The biggest question of the entire pre-match, especially since I don’t have a lot of scouting of Nordsjaelland, is, what to do with Frank Lampard?
I expect Lampard to be back in the starting 11 tonight, especially as the extra cover at the holding position may not be as needed against Nordsjaelland who had problems generating clear chances against Shaktar’s strong midfield. In fact, I think had he not been injured last week, he would have featured against Wolves alongside Oriol Romeu.
However, I think against Arsenal we began to see the way forward for our midfield, and unfortunately for Lampard, he wasn’t a part of it. If Roberto Di Matteo is intent on playing Oscar, Juan Mata, and Eden Hazard behind Fernando Torres, a second holding player is needed to play next to John Obi Mikel, or you need a midfielder who doesn’t necessarily “hold” but has the energy to press the opposition, allowing numbers to get back and stopping counter attacks.

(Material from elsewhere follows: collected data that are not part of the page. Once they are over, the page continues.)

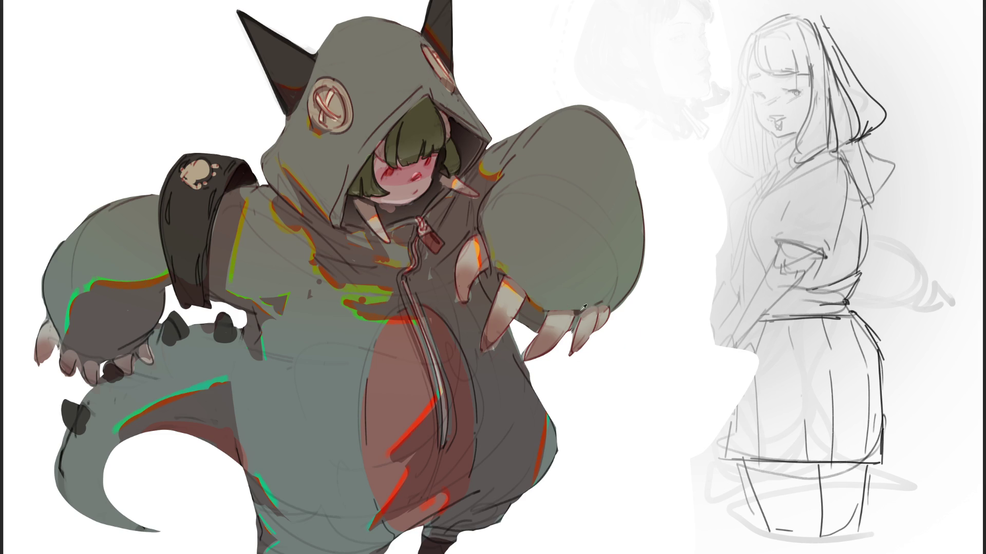
Dab a dark accent on the claw knuckle.
left_click(598, 307)
Try lightening the ear tip beside the face, undo it, and shade under the chin.
left_click_drag(473, 179, 464, 185)
key("ctrl+z")
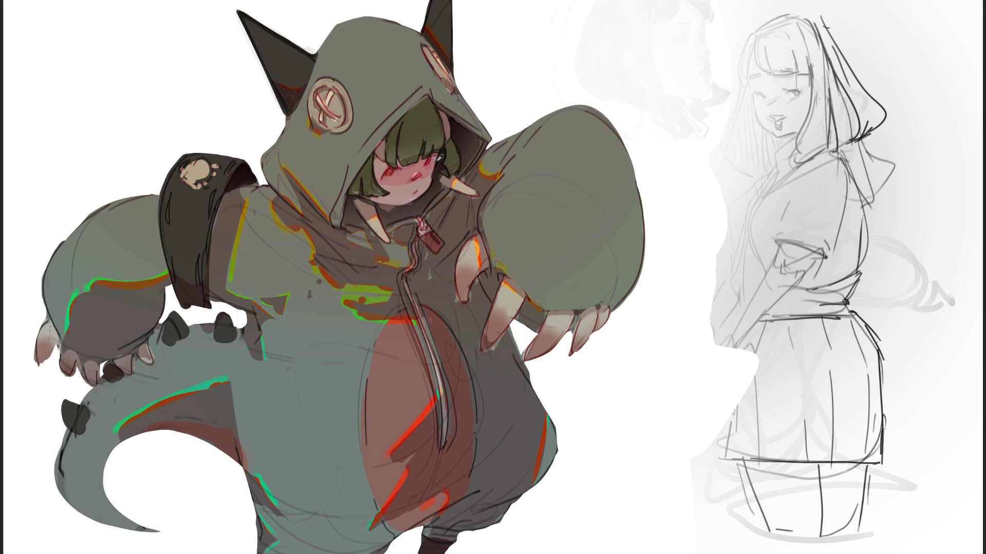
left_click_drag(382, 206, 391, 213)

As sad as it may be to say this, but against sides like Arsenal, Ramires may be a better option because he fits that exact description. In addition, I do believe that whoever plays next to Mikel must also resist the urge to come forward and stay deep as not to clog the spaces ahead. That’s something Ramires did very well, and if Lampard is to get a regular place considered, he may have to reinvent himself as Michael Ballack did when he joined us in 2006.